PROMPT = Using the records underneath, tally the lines where the word "http" appears and please give only the count.

────────────────────

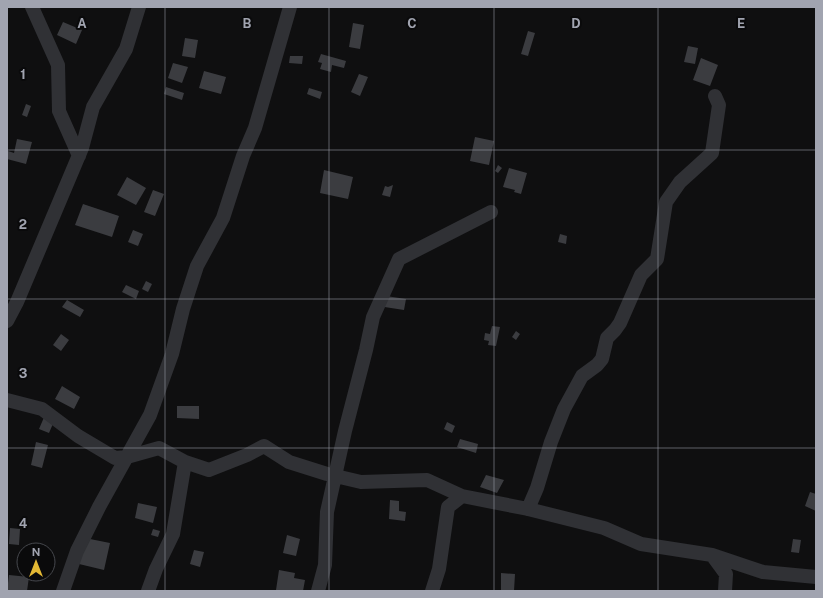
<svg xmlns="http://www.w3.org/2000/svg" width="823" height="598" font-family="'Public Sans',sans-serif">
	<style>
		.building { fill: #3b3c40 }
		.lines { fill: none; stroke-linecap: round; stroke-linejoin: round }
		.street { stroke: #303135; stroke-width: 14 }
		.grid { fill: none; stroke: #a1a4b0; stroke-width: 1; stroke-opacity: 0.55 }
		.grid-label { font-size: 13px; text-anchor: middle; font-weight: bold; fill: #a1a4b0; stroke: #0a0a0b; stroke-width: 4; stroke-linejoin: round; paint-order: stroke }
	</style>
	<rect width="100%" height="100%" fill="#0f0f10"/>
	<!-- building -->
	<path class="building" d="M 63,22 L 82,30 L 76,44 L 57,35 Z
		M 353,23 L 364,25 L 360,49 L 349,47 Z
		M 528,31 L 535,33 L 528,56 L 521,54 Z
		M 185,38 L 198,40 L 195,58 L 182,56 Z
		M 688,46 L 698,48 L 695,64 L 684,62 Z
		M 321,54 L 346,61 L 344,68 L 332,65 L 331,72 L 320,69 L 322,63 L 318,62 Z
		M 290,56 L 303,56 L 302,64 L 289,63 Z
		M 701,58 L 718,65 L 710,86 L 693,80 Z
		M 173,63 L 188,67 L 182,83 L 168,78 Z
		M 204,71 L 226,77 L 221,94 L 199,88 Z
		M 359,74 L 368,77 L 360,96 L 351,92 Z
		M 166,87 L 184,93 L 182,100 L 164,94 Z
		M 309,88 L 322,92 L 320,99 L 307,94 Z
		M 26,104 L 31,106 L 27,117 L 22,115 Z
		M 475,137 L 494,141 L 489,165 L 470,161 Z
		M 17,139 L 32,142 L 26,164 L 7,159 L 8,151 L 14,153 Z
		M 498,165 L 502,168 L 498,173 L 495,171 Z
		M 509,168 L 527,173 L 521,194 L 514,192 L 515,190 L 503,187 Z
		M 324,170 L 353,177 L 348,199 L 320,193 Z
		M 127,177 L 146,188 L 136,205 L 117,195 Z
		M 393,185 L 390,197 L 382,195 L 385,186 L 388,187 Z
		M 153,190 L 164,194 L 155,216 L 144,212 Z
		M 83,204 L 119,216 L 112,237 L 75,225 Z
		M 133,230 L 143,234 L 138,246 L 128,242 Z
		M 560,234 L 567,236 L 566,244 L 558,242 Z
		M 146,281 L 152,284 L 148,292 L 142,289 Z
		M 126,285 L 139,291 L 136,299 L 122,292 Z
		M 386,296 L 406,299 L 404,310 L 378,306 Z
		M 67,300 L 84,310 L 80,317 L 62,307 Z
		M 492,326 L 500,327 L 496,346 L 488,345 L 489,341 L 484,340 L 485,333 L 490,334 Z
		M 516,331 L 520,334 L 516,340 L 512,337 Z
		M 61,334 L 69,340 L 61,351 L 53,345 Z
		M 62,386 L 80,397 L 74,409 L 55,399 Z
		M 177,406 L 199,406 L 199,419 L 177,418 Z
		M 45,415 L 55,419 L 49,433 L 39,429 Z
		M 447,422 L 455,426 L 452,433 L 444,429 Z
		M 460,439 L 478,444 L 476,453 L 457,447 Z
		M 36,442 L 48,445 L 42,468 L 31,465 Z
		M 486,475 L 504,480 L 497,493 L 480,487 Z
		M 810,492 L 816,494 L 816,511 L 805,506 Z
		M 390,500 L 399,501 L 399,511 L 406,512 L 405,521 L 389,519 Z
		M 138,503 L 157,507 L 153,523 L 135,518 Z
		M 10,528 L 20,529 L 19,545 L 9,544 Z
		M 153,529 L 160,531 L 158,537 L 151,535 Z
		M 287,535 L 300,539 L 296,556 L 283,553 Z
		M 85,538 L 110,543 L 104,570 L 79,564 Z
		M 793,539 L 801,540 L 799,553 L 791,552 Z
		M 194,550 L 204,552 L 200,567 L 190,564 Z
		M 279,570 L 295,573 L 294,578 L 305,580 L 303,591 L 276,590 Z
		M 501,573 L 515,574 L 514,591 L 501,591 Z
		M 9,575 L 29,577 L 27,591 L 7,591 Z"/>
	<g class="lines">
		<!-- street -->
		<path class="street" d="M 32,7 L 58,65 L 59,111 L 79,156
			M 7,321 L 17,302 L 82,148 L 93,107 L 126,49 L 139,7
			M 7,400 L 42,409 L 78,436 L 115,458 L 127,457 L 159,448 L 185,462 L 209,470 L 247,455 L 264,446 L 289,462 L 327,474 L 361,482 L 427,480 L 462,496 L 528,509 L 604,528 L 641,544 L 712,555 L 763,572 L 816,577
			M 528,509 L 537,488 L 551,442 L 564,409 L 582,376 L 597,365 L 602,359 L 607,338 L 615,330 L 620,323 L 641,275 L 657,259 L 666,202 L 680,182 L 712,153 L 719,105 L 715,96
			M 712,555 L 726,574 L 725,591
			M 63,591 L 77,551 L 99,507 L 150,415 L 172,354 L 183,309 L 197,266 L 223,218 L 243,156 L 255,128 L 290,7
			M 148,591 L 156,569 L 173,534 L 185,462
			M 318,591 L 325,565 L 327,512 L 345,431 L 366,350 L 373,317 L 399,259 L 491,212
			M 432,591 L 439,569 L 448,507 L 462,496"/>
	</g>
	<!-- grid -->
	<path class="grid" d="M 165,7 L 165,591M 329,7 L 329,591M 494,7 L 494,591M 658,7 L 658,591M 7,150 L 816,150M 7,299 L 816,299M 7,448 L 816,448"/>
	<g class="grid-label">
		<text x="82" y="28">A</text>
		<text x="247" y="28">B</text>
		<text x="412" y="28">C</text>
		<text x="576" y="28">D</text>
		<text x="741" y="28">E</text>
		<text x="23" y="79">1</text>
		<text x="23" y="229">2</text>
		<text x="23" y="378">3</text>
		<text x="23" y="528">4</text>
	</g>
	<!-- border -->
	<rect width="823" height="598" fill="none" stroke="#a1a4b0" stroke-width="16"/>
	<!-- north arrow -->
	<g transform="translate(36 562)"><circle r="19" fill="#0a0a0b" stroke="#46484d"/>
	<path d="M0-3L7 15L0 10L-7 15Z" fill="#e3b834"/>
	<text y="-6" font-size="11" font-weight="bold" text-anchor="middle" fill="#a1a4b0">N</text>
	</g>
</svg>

────────────────────

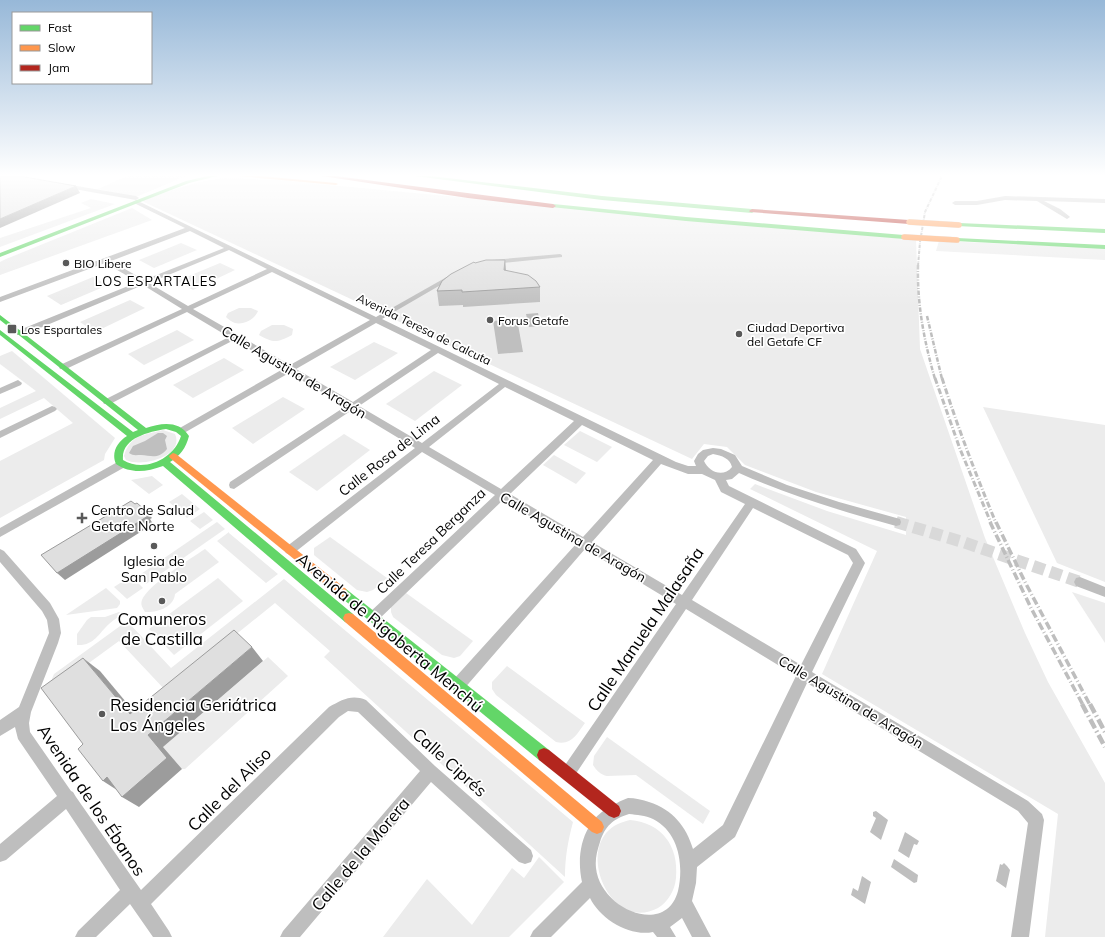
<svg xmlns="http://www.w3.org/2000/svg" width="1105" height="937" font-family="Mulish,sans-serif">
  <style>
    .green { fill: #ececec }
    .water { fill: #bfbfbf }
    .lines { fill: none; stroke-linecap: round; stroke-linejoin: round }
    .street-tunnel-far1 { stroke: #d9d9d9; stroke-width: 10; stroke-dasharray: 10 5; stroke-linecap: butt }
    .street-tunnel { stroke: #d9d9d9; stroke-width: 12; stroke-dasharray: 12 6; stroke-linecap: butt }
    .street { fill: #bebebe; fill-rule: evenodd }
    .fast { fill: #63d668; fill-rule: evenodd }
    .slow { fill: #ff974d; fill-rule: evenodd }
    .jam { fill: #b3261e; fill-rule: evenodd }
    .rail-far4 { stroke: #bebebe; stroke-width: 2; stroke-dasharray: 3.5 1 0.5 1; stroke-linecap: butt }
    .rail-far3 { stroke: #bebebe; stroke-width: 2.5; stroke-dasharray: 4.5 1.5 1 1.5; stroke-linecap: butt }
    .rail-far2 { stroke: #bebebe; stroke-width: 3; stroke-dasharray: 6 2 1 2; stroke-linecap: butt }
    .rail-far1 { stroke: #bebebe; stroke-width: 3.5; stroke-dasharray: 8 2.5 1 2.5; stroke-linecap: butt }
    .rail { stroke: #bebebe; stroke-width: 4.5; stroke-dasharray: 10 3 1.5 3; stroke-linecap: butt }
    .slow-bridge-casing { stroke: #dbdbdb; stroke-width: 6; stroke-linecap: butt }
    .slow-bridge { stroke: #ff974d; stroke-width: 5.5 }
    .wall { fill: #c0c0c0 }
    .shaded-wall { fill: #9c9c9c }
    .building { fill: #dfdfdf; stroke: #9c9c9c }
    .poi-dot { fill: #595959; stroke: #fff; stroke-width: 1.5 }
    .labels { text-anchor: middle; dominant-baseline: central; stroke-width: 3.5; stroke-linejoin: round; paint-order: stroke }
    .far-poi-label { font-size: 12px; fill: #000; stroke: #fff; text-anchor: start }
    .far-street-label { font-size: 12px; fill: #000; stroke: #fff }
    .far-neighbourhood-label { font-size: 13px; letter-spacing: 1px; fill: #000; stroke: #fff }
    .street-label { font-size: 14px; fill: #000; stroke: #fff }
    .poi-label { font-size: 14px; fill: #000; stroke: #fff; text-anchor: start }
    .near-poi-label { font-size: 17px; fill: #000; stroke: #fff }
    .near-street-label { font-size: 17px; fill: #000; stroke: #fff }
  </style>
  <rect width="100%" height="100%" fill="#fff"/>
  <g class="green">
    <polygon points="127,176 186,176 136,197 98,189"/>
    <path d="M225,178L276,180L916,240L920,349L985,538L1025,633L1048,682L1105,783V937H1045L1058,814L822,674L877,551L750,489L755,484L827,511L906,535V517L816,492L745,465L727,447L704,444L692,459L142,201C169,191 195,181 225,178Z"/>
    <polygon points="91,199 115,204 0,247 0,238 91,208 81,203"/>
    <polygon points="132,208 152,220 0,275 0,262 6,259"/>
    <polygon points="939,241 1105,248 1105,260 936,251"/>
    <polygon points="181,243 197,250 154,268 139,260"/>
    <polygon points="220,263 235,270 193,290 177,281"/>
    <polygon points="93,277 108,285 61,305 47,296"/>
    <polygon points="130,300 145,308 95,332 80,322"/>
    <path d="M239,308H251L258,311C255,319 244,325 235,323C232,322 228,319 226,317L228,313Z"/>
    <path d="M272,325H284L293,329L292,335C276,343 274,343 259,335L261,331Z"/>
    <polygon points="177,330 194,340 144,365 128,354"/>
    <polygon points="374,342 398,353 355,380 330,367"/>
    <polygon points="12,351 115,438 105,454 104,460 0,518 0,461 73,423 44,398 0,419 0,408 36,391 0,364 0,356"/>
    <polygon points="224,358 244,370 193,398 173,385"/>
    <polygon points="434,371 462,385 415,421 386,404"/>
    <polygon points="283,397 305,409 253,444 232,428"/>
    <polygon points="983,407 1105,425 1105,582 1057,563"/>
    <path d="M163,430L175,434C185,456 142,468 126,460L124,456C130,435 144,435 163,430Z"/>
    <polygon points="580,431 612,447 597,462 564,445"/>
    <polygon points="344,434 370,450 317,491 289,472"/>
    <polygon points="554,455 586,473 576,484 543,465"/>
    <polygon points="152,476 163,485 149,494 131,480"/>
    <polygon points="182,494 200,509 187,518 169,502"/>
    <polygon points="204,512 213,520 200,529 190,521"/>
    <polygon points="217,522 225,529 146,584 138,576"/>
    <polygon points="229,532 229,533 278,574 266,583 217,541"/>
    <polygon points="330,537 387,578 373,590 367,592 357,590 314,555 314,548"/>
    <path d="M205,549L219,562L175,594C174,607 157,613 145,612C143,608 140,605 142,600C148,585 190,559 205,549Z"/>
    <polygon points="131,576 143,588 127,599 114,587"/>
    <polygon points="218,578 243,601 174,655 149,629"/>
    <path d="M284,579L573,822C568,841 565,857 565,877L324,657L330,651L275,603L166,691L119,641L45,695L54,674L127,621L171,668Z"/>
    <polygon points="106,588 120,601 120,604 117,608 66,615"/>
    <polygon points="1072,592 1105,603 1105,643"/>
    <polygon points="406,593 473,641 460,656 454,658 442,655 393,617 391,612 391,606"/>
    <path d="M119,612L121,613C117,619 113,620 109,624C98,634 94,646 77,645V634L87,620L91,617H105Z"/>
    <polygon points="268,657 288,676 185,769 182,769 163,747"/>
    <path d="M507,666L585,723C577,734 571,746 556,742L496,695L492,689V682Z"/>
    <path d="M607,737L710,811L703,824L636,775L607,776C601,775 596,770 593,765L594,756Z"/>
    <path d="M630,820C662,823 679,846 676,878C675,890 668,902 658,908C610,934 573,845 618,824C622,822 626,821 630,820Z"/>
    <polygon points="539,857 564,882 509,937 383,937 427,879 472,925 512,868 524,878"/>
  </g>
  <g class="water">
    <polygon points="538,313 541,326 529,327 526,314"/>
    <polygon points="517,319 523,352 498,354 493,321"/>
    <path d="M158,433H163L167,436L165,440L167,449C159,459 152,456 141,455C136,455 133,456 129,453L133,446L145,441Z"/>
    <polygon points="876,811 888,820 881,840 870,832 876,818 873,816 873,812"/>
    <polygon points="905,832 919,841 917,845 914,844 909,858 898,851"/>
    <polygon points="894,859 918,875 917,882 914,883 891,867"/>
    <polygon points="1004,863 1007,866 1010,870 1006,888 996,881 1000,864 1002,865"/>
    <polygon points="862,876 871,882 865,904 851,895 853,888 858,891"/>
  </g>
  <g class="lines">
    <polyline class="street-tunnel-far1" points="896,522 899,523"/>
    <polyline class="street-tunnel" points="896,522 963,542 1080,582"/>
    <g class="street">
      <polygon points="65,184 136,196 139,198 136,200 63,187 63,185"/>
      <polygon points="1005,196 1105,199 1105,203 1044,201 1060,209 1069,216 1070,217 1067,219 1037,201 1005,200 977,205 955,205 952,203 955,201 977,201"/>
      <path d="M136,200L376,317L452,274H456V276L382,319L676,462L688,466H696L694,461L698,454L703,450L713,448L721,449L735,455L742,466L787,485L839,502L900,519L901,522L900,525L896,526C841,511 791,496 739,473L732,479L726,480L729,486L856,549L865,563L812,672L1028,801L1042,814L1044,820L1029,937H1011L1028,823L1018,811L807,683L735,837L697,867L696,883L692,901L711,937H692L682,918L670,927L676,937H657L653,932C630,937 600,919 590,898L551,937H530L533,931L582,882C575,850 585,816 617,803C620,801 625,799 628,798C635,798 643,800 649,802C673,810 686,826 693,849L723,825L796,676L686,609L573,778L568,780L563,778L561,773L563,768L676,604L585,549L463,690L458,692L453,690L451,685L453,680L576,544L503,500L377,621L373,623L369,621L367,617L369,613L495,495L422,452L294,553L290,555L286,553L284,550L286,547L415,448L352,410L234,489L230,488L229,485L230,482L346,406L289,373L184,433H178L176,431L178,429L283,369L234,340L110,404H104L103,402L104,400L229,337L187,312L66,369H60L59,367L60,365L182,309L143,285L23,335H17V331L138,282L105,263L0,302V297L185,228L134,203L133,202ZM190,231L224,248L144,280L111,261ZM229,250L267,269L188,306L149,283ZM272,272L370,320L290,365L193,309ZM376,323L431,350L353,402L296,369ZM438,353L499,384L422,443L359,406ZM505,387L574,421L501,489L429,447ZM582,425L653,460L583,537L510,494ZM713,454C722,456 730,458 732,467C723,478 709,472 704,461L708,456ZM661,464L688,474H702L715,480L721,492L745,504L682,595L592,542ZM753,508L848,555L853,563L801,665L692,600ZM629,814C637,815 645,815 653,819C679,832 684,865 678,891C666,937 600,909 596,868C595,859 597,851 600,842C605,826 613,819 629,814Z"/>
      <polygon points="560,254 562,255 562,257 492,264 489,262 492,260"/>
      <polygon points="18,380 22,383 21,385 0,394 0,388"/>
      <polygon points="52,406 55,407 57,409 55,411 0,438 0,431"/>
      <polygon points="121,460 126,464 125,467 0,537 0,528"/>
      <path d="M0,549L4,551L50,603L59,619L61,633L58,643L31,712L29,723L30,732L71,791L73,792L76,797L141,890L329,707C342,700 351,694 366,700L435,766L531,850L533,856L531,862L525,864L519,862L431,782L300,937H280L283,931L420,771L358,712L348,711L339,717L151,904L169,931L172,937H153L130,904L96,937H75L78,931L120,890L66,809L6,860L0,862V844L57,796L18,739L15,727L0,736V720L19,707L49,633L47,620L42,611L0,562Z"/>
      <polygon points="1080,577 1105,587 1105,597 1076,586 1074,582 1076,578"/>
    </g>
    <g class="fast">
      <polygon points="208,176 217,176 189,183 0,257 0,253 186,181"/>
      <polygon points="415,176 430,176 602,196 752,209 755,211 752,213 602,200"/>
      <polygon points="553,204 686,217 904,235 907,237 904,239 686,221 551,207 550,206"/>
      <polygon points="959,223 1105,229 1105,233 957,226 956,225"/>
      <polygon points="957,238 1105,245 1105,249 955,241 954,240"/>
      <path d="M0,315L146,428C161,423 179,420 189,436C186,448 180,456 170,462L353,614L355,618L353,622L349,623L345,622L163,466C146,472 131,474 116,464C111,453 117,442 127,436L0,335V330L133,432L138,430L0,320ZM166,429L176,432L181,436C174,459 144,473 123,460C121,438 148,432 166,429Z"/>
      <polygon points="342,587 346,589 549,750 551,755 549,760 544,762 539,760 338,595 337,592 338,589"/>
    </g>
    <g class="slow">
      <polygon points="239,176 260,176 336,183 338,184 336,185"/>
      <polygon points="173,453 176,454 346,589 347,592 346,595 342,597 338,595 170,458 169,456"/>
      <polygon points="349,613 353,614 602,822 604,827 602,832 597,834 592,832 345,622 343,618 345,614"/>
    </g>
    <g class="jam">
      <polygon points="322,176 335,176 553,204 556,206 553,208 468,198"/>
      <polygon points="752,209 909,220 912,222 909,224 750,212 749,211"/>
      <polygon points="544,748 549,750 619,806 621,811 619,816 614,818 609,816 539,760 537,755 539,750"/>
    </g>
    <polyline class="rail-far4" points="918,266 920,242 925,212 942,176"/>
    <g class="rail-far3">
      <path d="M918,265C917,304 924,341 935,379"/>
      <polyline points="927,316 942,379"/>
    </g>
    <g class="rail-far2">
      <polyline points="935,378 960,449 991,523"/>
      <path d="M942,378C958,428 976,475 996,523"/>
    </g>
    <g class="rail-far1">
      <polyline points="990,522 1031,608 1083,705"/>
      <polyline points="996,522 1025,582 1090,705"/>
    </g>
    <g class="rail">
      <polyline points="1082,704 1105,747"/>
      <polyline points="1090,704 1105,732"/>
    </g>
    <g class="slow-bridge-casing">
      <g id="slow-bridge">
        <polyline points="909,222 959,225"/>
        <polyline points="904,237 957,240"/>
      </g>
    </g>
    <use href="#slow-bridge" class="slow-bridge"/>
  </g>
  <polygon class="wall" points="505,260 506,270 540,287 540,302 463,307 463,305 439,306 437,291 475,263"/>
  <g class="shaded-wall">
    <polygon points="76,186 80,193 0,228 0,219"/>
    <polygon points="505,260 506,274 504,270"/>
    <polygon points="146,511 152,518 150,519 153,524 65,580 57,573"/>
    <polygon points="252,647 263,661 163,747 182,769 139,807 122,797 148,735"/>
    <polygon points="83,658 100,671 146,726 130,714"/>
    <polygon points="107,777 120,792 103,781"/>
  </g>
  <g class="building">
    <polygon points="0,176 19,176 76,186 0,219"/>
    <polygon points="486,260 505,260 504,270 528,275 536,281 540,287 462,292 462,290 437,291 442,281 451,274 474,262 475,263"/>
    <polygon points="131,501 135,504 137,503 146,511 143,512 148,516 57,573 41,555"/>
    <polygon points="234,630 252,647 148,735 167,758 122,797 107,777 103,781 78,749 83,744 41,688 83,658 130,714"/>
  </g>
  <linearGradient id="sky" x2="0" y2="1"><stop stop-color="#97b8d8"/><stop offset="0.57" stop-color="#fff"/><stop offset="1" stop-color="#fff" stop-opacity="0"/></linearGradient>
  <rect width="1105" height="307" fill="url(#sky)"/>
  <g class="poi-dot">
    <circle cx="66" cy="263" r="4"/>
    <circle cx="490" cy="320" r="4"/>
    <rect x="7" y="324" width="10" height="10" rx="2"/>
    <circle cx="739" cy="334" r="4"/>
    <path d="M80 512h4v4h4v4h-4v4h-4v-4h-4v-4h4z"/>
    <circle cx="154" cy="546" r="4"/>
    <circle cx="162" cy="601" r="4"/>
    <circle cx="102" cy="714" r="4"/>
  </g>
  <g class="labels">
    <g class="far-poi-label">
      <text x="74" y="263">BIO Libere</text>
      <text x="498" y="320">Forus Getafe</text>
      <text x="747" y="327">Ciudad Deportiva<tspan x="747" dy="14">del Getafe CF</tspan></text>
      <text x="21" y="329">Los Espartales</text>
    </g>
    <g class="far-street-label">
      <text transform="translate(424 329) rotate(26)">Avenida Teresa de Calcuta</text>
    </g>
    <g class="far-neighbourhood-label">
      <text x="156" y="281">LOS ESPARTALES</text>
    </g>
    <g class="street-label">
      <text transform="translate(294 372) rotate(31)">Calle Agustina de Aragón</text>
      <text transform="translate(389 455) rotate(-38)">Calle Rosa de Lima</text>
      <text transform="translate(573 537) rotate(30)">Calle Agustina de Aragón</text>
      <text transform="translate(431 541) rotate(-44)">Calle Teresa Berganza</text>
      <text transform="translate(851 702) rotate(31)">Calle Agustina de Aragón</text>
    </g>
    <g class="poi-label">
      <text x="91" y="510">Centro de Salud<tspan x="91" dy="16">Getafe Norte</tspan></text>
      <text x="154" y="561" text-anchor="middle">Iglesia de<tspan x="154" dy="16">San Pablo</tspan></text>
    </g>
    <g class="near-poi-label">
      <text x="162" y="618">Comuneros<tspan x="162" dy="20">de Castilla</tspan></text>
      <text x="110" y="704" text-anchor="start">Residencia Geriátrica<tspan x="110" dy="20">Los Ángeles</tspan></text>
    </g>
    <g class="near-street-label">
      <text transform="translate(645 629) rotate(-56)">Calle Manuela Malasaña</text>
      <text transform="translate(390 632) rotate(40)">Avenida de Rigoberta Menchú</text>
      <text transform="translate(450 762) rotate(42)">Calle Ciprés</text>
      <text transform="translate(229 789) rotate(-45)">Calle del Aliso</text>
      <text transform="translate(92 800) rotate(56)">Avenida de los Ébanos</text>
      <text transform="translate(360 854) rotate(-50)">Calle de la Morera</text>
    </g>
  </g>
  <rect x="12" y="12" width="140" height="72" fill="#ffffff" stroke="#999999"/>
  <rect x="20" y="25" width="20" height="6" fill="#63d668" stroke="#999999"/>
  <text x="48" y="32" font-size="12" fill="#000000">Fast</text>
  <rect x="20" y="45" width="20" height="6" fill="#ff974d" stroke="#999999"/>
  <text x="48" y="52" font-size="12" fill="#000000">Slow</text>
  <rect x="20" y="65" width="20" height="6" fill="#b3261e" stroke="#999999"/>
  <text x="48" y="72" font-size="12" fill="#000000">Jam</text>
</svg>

────────────────────

TASK OUTPUT = 2